EXTRAIT SOURCE

Lettre de Christina Komi suite à la grande manifestation grecque dans la ville de Thessalonique à propos de la Macédoine, le dimanche 21 janvier 2018.

24 Janvier 2018 , Rédigé par lucien-pons Publié dans #Comité pour une Nouvelle résistance, #Europe supranationale, #La France, #AMERIQUE, #L'OTAN., #Grèce, #Yougoslavie, #Macédoine

Lettre de  Christina Komi suite à la grande manifestation grecque dans la ville de Thessalonique à propos de la Macédoine, le dimanche 21 janvier 2018.

 

 

Chers amis,

deux mots pour vous transmettre la nouvelle d'une énorme manifestation (entre 700.000 et 1.300.000 personnes), inattendue, et bien évidemment sabotée par les médias (comme d'habitude) avant et après, qui a eu lieu à la ville de Thessalonique, avant-hier, dimanche 21/01/2018 à propos des dernières évolutions sur l'échiquier géopolitique relatifs à l'usage du terme "Macédoine".

MATÉRIEL FOURNI
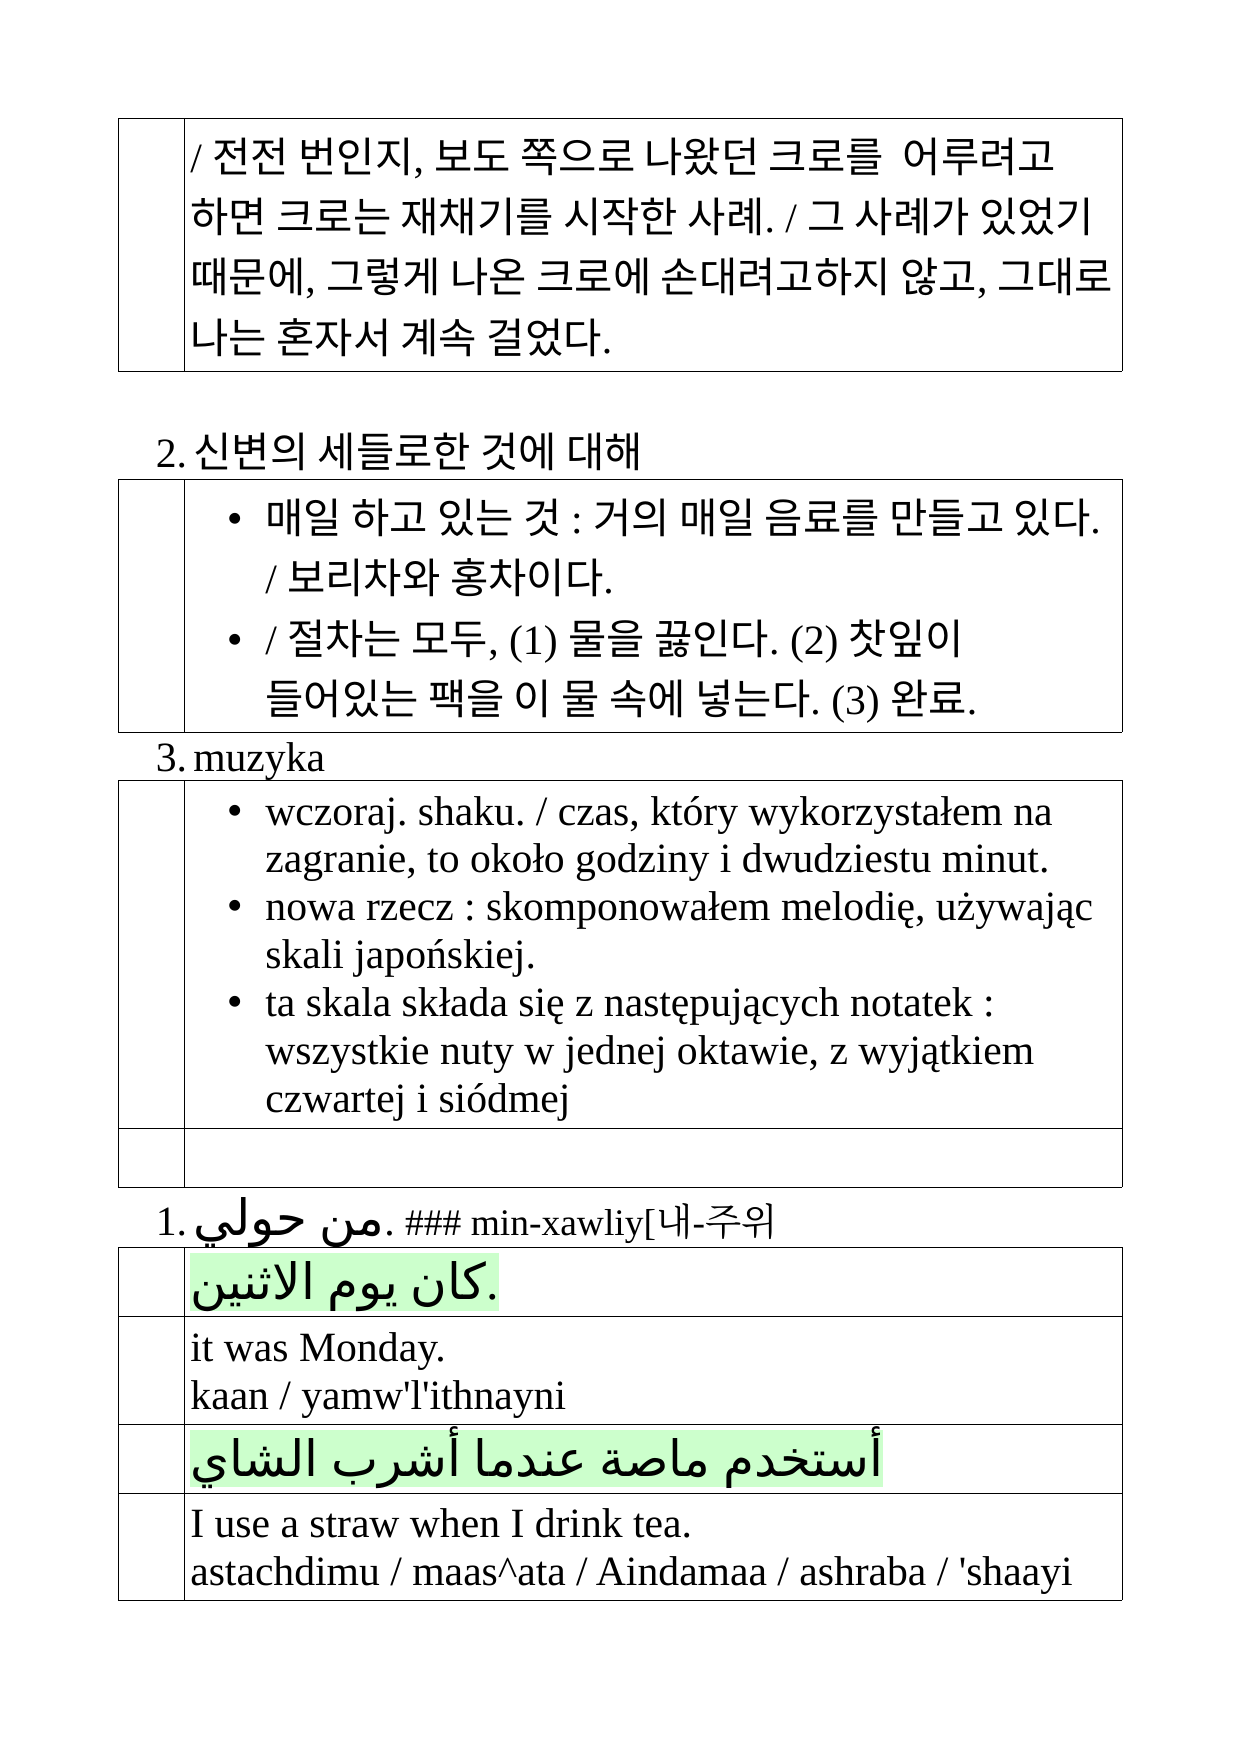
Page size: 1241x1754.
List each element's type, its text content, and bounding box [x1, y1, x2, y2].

table_cell [119, 1494, 184, 1600]
table_header / 전전 번인지, 보도 쪽으로 나왔던 크로를 어루려고 하면 크로는 재채기를 시작한 사례. / 그 사례가 있었기 때문에, 그렇게 나온 크로에 손대려고하지 않고, 그대로 나는 혼자서 계속 걸었다. [185, 119, 1122, 371]
list 신변의 세들로한 것에 대해 [156, 419, 1122, 479]
list muzyka [156, 733, 1122, 780]
table_header 매일 하고 있는 것 : 거의 매일 음료를 만들고 있다. / 보리차와 홍차이다. / 절차는 모두, (1) 물을 끓인다. (2) 찻잎이 들어있는 팩을 이 물 속에 넣는다. (3) 완료. [185, 480, 1122, 732]
table_cell [119, 1317, 184, 1424]
table_header [119, 1248, 184, 1316]
table_cell I use a straw when I drink tea. astachdimu / maas^ata / Aindamaa / ashraba / 'shaayi [185, 1494, 1122, 1600]
table_header [119, 480, 184, 732]
table_header [119, 781, 184, 1127]
table_header wczoraj. shaku. / czas, który wykorzystałem na zagranie, to około godziny i dwudziestu minut. nowa rzecz : skomponowałem melodię, używając skali japońskiej. ta skala składa się z następujących notatek : wszystkie nuty w jednej oktawie, z wyjątkiem czwartej i siódmej [185, 781, 1122, 1127]
table_header [119, 119, 184, 371]
table_cell أستخدم ماصة عندما أشرب الشاي [185, 1425, 1122, 1493]
table_header كان يوم الاثنين. [185, 1248, 1122, 1316]
table_cell it was Monday. kaan / yamw'l'ithnayni [185, 1317, 1122, 1424]
list من حولي. ### min-xawliy[내-주위 [156, 1188, 1122, 1247]
table_cell [119, 1129, 184, 1187]
table_cell [119, 1425, 184, 1493]
table_cell [185, 1129, 1122, 1187]
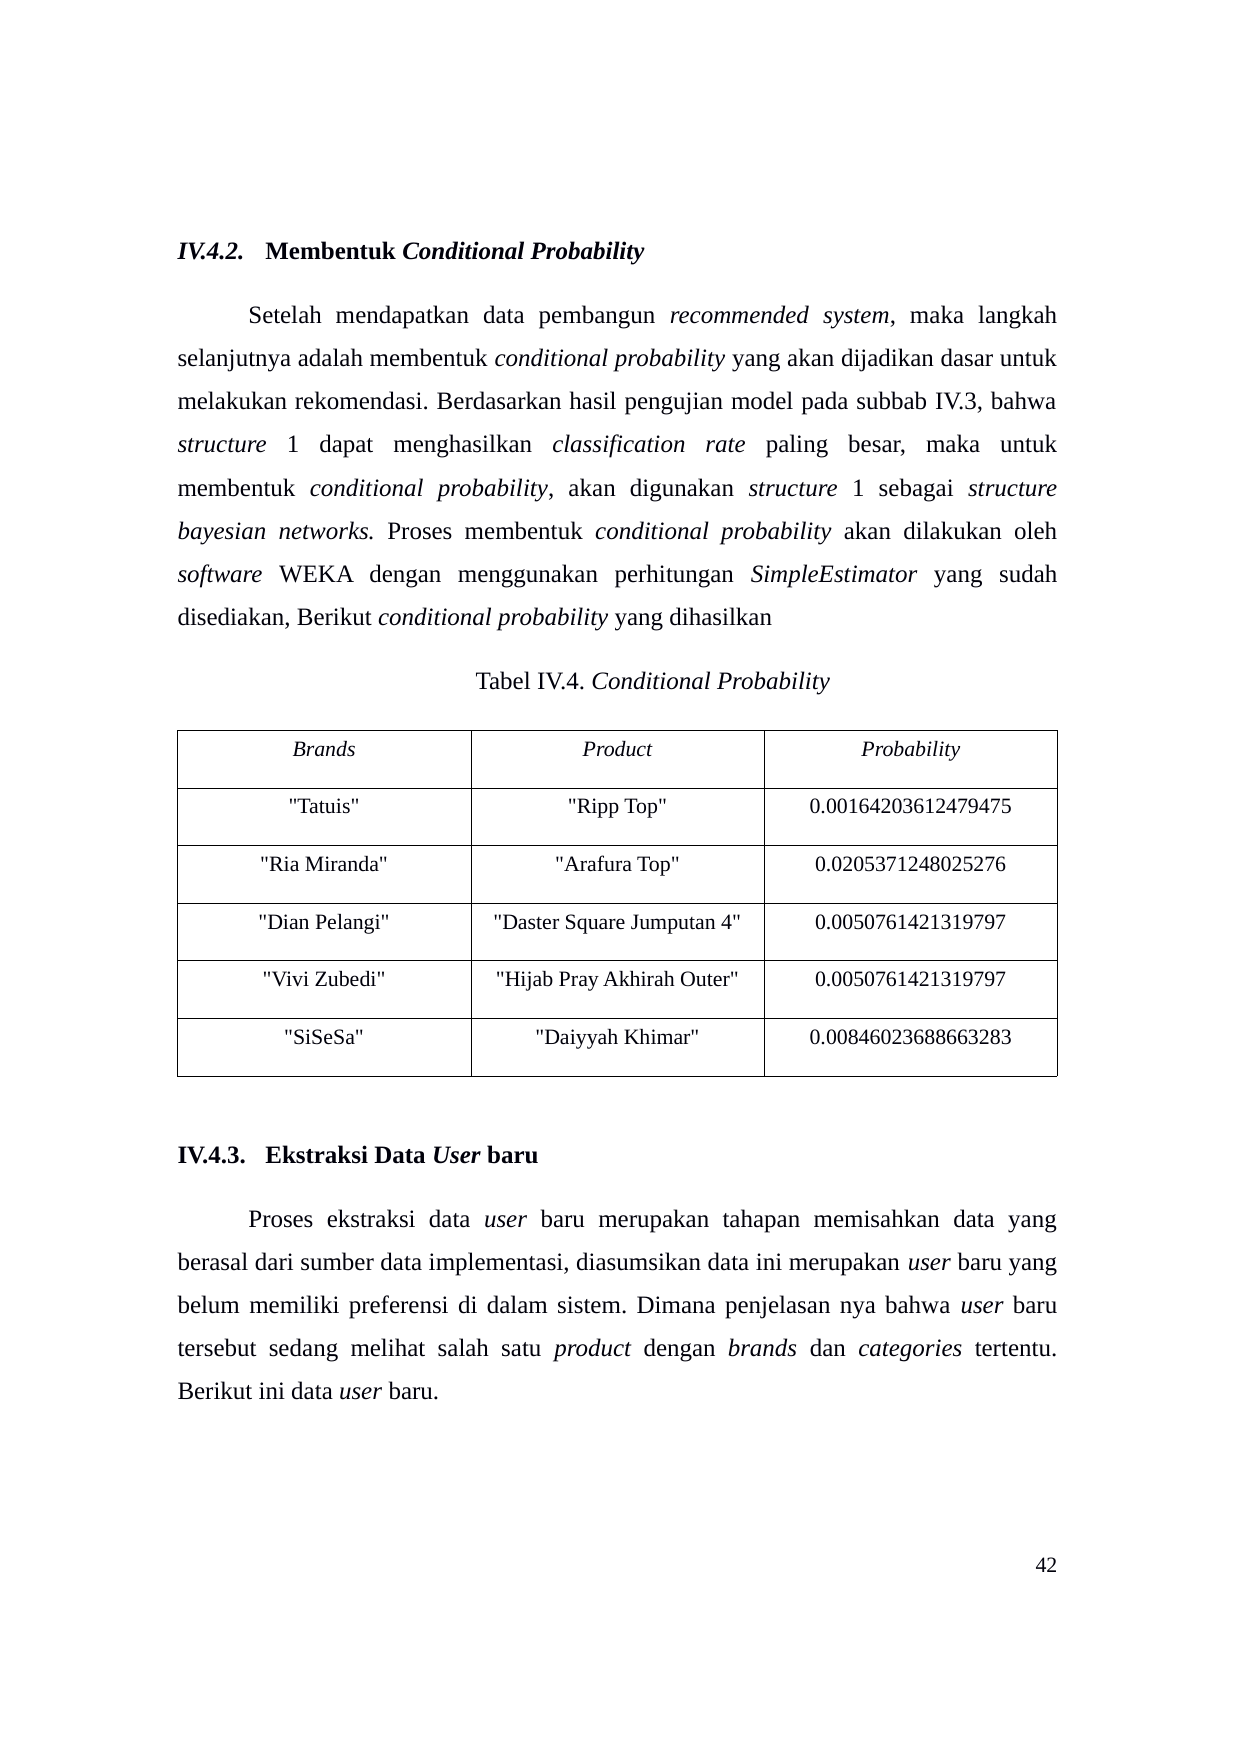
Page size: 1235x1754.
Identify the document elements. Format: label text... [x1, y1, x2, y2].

table_cell "Hijab Pray Akhirah Outer" [472, 961, 764, 1018]
table_cell 0.00164203612479475 [765, 789, 1057, 845]
table_cell "Dian Pelangi" [178, 904, 471, 960]
table_cell "Tatuis" [178, 789, 471, 845]
table_header Brands [178, 731, 471, 788]
table_cell 0.00846023688663283 [765, 1019, 1057, 1076]
text Tabel IV.4. Conditional Probability [177, 666, 1057, 695]
text Proses ekstraksi data user baru merupakan tahapan memisahkan data yang berasal dari sumber data implementasi, diasumsikan data ini merupakan user baru yang belum memiliki preferensi di dalam sistem. Dimana penjelasan nya bahwa user baru tersebut sedang melihat salah satu product dengan brands dan categories tertentu. Berikut ini data user baru. [177, 1204, 1057, 1405]
table_cell 0.0205371248025276 [765, 846, 1057, 903]
subtitle Membentuk Conditional Probability [177, 236, 1057, 265]
table_header Probability [765, 731, 1057, 788]
table_cell "Daiyyah Khimar" [472, 1019, 764, 1076]
table_cell "Daster Square Jumputan 4" [472, 904, 764, 960]
table_cell "Arafura Top" [472, 846, 764, 903]
table_cell "SiSeSa" [178, 1019, 471, 1076]
table_cell "Ripp Top" [472, 789, 764, 845]
table_cell "Vivi Zubedi" [178, 961, 471, 1018]
text Setelah mendapatkan data pembangun recommended system, maka langkah selanjutnya adalah membentuk conditional probability yang akan dijadikan dasar untuk melakukan rekomendasi. Berdasarkan hasil pengujian model pada subbab IV.3, bahwa structure 1 dapat menghasilkan classification rate paling besar, maka untuk membentuk conditional probability, akan digunakan structure 1 sebagai structure bayesian networks. Proses membentuk conditional probability akan dilakukan oleh software WEKA dengan menggunakan perhitungan SimpleEstimator yang sudah disediakan, Berikut conditional probability yang dihasilkan [177, 300, 1057, 631]
table_cell 0.0050761421319797 [765, 904, 1057, 960]
table_cell "Ria Miranda" [178, 846, 471, 903]
subtitle Ekstraksi Data User baru [177, 1140, 1057, 1168]
table_cell 0.0050761421319797 [765, 961, 1057, 1018]
table_header Product [472, 731, 764, 788]
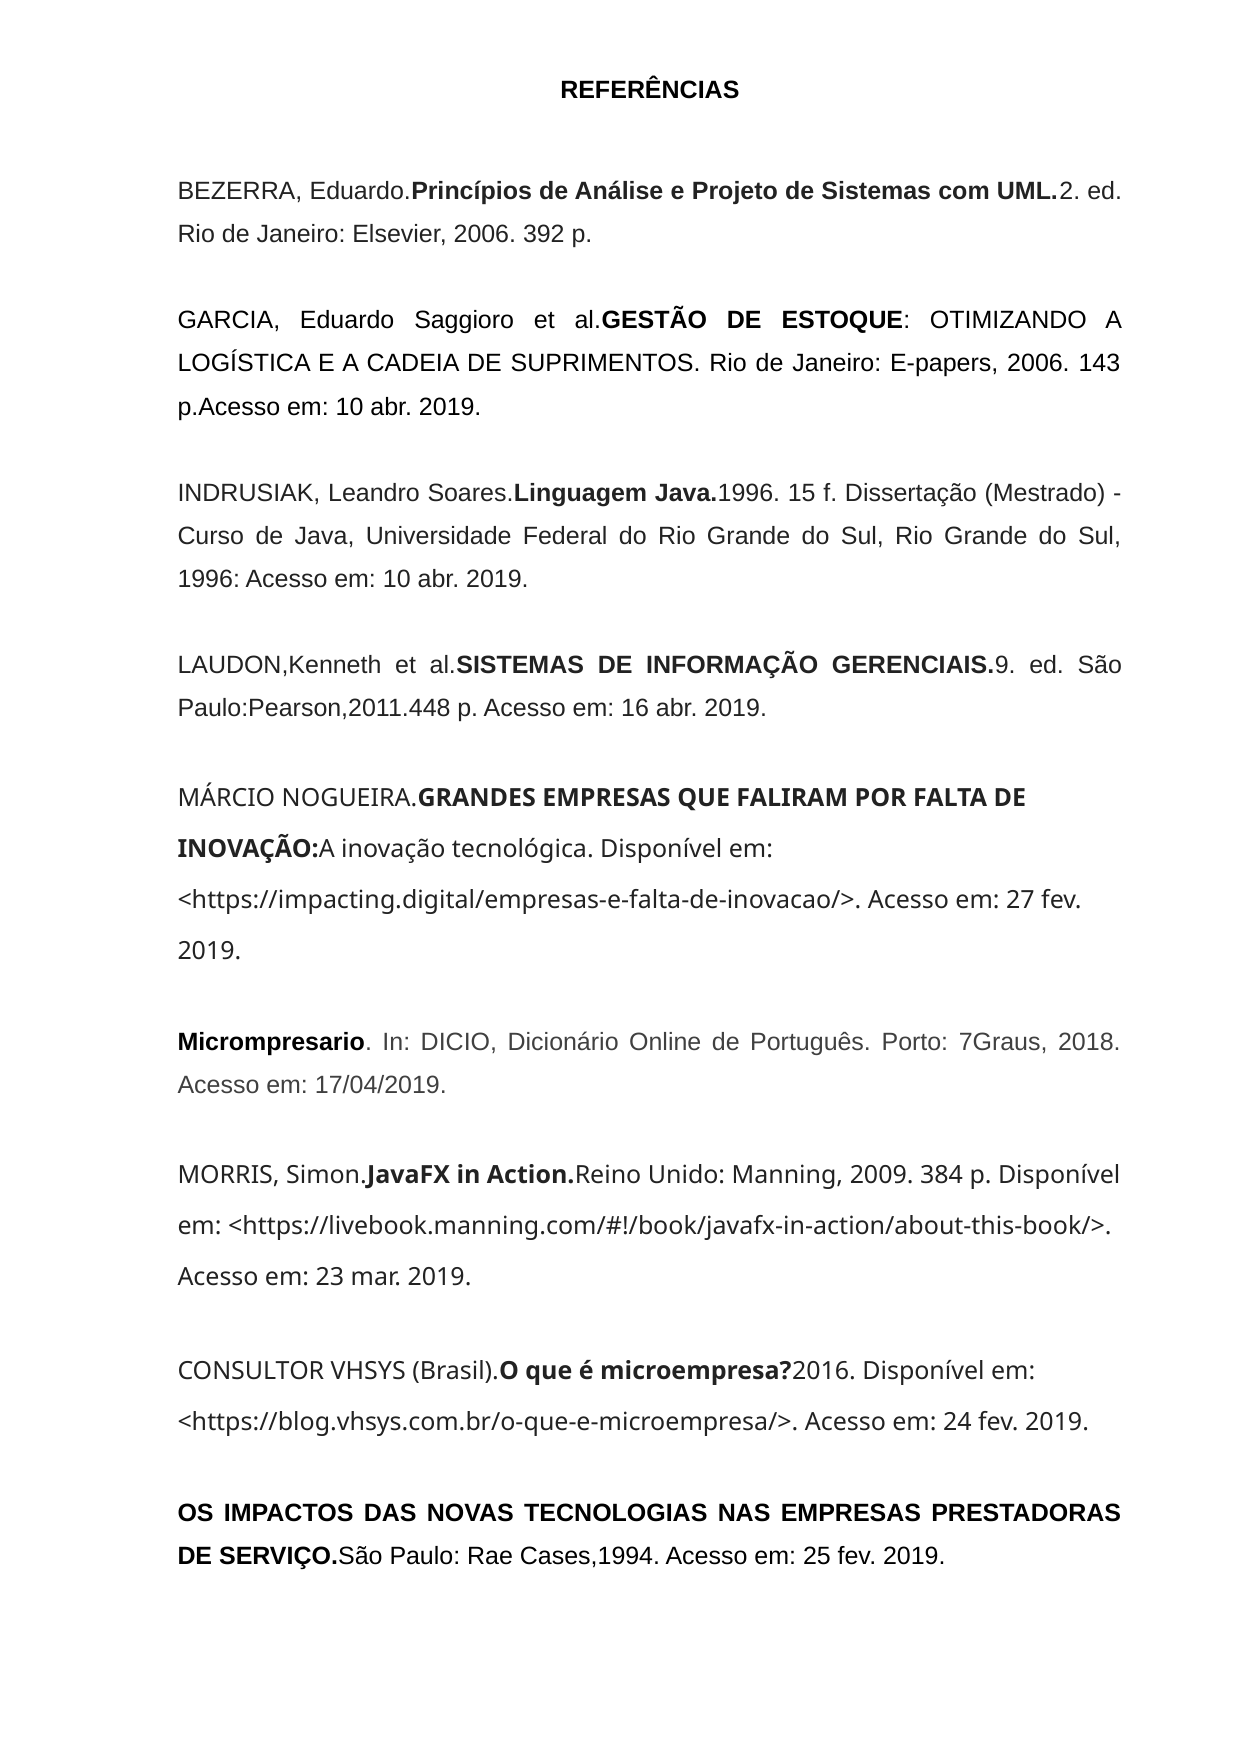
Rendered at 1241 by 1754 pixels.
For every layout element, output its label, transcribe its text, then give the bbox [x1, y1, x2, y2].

text MÁRCIO NOGUEIRA.GRANDES EMPRESAS QUE FALIRAM POR FALTA DE INOVAÇÃO:A inovação tecnológica. Disponível em: <https://impacting.digital/empresas-e-falta-de-inovacao/>. Acesso em: 27 fev. 2019. [177, 779, 1122, 967]
subtitle REFERÊNCIAS [177, 75, 1122, 104]
text CONSULTOR VHSYS (Brasil).O que é microempresa?2016. Disponível em: <https://blog.vhsys.com.br/o-que-e-microempresa/>. Acesso em: 24 fev. 2019. [177, 1352, 1122, 1438]
text BEZERRA, Eduardo.Princípios de Análise e Projeto de Sistemas com UML.2. ed. Rio de Janeiro: Elsevier, 2006. 392 p. [177, 176, 1122, 248]
text OS IMPACTOS DAS NOVAS TECNOLOGIAS NAS EMPRESAS PRESTADORAS DE SERVIÇO.São Paulo: Rae Cases,1994. Acesso em: 25 fev. 2019. [177, 1498, 1122, 1569]
text GARCIA, Eduardo Saggioro et al.GESTÃO DE ESTOQUE: OTIMIZANDO A LOGÍSTICA E A CADEIA DE SUPRIMENTOS. Rio de Janeiro: E-papers, 2006. 143 p.Acesso em: 10 abr. 2019. [177, 305, 1122, 420]
text LAUDON,Kenneth et al.SISTEMAS DE INFORMAÇÃO GERENCIAIS.9. ed. São Paulo:Pearson,2011.448 p. Acesso em: 16 abr. 2019. [177, 650, 1122, 722]
text INDRUSIAK, Leandro Soares.Linguagem Java.1996. 15 f. Dissertação (Mestrado) - Curso de Java, Universidade Federal do Rio Grande do Sul, Rio Grande do Sul, 1996: Acesso em: 10 abr. 2019. [177, 478, 1122, 593]
text Micrompresario. In: DICIO, Dicionário Online de Português. Porto: 7Graus, 2018. Acesso em: 17/04/2019. [177, 1027, 1122, 1099]
text MORRIS, Simon.JavaFX in Action.Reino Unido: Manning, 2009. 384 p. Disponível em: <https://livebook.manning.com/#!/book/javafx-in-action/about-this-book/>. Acesso em: 23 mar. 2019. [177, 1156, 1122, 1292]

CONSIGNES
• 1. Répondez à ces questions d'après l'extrait sur la manifestation de Thessalonique :
(a) À quelle date l'extrait a-t-il été publié ?
(b) Combien de personnes ont pris part à la manifestation ?
(c) Quel terme est au cœur de la manifestation ?
• 2. Poursuivez la lettre sur la manifestation de Thessalonique après sa dernière phrase.
Les enregistrements n'ont aucun rôle dans ce travail.

RÉPONSES
• 1.
(a) Le 24 janvier 2018.
(b) Entre 700 000 et 1 300 000 personnes.
(c) Le terme « Macédoine ».

• 2.
Le peuple grec --tant découragé, déçu et humilié sur le plan économique-- a levé la tête et est massivement sorti dans les rues, pour une question qui relève du plan symbolique: pour un nom lié à son histoire, à son identité, à son territoire, à son patrimoine culturel.

 

A propos de cette question, j'ai pris le temps de traduire pour le public français, la lettre que le compositeur Mikis Theodorakis a adressé à un artiste originaire du pays voisin (et de la ville de Skopje) par rapport à la question. J'ai également rédigé une brève introduction, étant donné que la question est mal connue et mal entendue dans plusieurs milieux.

Je vous les fais suivre.

Vous pouvez les diffuser.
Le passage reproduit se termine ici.